**Trecho selecionado:**

"""

Neste ano, pela primeira vez, a Semana da Diversidade LGBTQIAPN+ foi instituída como evento sistêmico institucional no IFMS. Sete campi submeteram propostas no edital de fomento para realização das atividades. Em Ponta Porã, o evento está sendo realizado nesta semana. Em Jardim, ocorrerá no início de setembro, sob coordenação da servidora Aurora. Em Campo Grande, a data prevista para a Semana da Diversidade será de 22 a 27 de setembro; em Corumbá, as atividades devem começar neste mês; já em Coxim, iniciativas para o projeto ‘Além do arco-íris: diversidade e inclusão no contexto educacional’, serão realizadas entre 13 de agosto a 19 de dezembro e em Nova Andradina a partir de cinco de setembro.
Como mensagem final, em alusão ao Dia Internacional do Orgulho LGBTQIAPN+, Aurora deseja semear vivências num mundo sem medo, e o orgulho de ser quem se é, traçando um caminho de autoaceitação e de aceitação social.

"""

Dê continuidade ao texto sobre a Semana da Diversidade LGBTQIAPN+ no IFMS, começando logo após a última frase apresentada.

**Dados fornecidos:**
"""

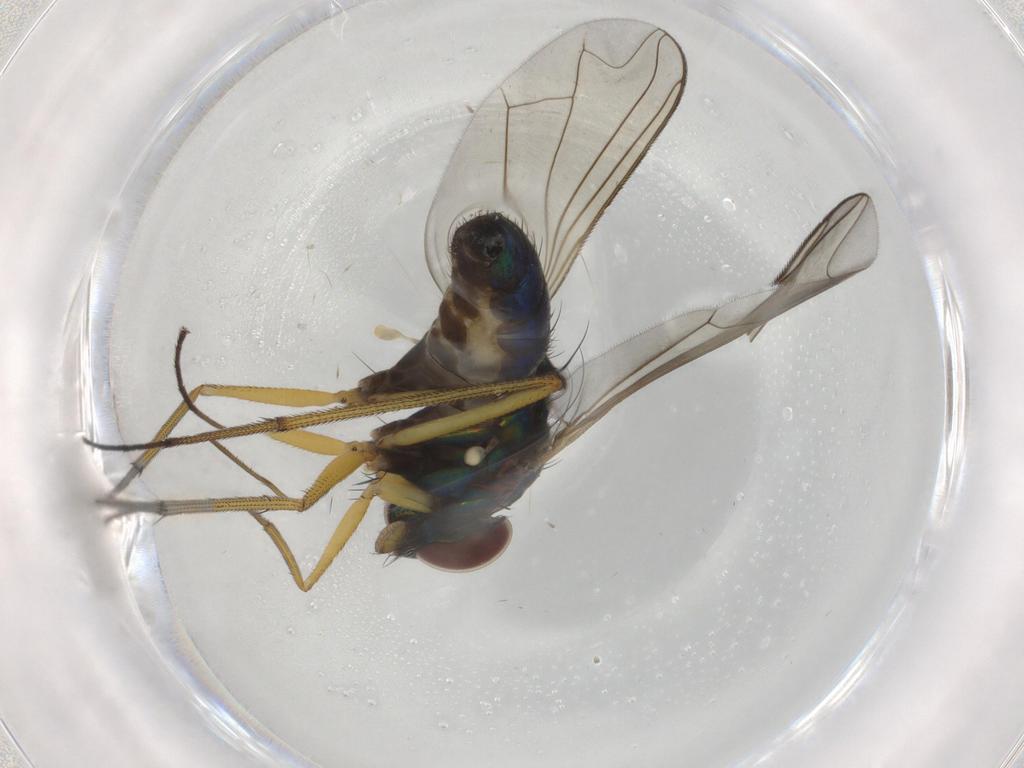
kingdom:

"""
"""

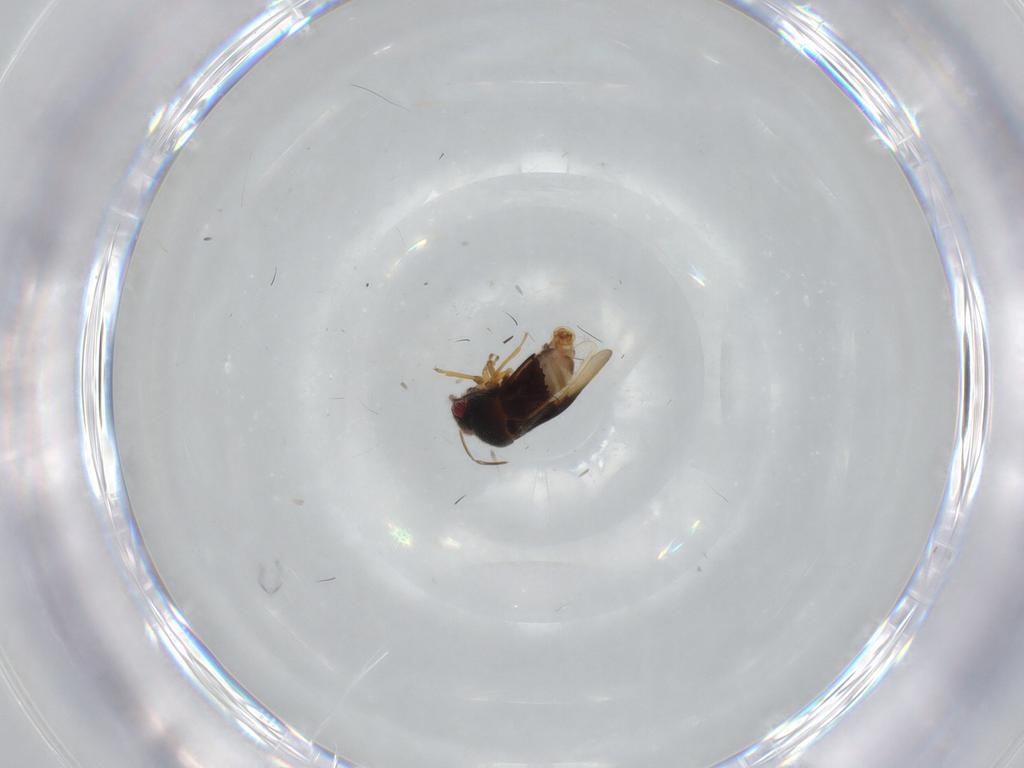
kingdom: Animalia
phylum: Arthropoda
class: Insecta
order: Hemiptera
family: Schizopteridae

"""

**Resposta da atividade:**
“Não há nada mais bonito e libertador do que ser você mesma, em qualquer momento, em todos os lugares. Quanto mais você se ama, mais as pessoas ao seu redor também passam a te respeitar, a te admirar e a reconhecer seu valor. Que a gente confie mais em nós mesmas, na nossa capacidade, na nossa potência. Porque todos os espaços são nossos também. Nós podemos e devemos acessá-los — com orgulho, com coragem e com amor”. (Com informações da assessoria)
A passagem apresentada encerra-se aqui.